ROCKY MOUNT, N.C., Aug. 12 (UPI) — A recording of an early version of Martin Luther King Jr.’s “I Have a Dream” speech surfaced Tuesday at North Carolina State University.
Prior to delivering his landmark speech before thousands of supporters in front of the Lincoln Memorial in Washington, D.C., on Aug. 28, 1963, King delivered his speech to a smaller audience at a high school gymnasium in Rocky Mount, N.C. on Nov. 27, 1962.
Even though reporters covered his 55-minute speech, no recording has surfaced until now. English professor Jason Miller found a reel-to-reel tape in a local library which he first played in public on Tuesday at North Carolina State University.
Miller studies King’s speeches and said that the first time he ever used his iconic “I Have a Dream” phrase was in North Carolina. Nearly 1,800 attended his Rocky Mount presentation and the recording has now been restored and digitized.

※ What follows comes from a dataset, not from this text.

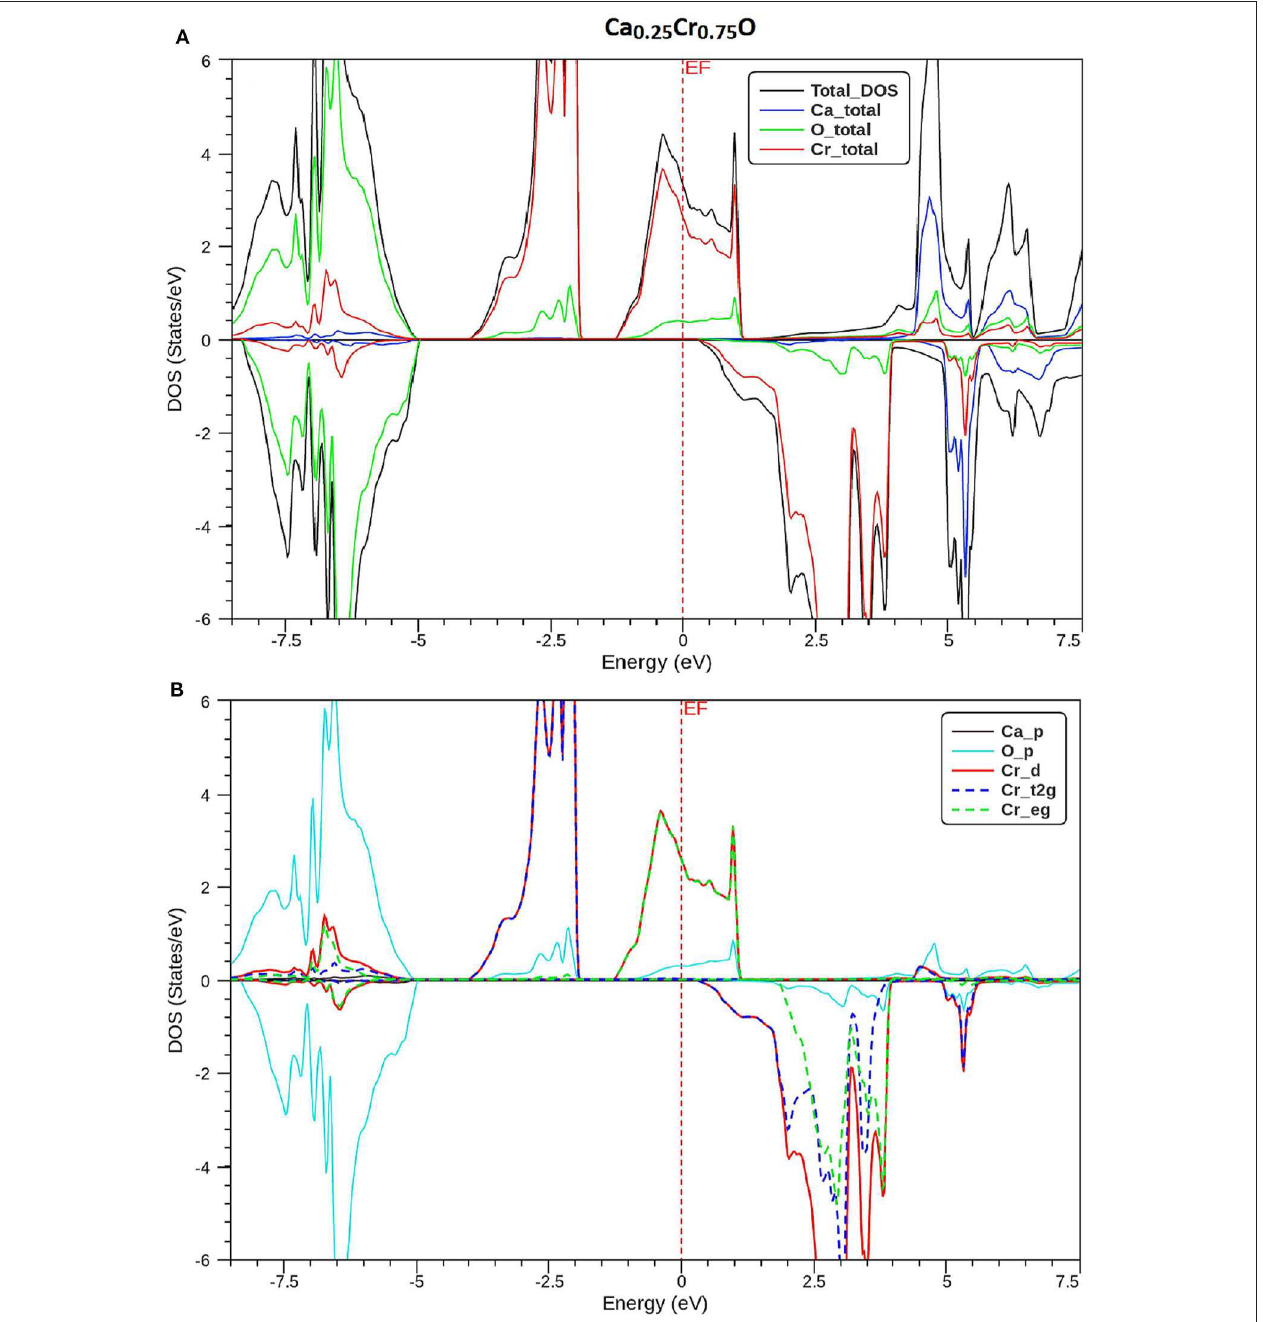
FIGURE 10 | Spin-polarized total and partial densities of states (DOS) of Ca 0.25 Cr 0.75 O. The Fermi level is set to zero ( vertical dotted line ). (A) Total DOS of Ca, Cr, and O and (B) Partial DOS of p-Ca, p-O, d-Cr, t2g_d-Cr, and eg_d-Cr.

Miller ran into the tape while conducting research for the book “Origins of the Dream: Hughes’ Poetry and King’s Rhetoric” and an accompanying documentary in which he explains an intellectual relationship between King and poet Langston Hughes. Miller said the tape was found in a nondescript box, describing it as a 1.5mm acetate tape that no one knew the contents of.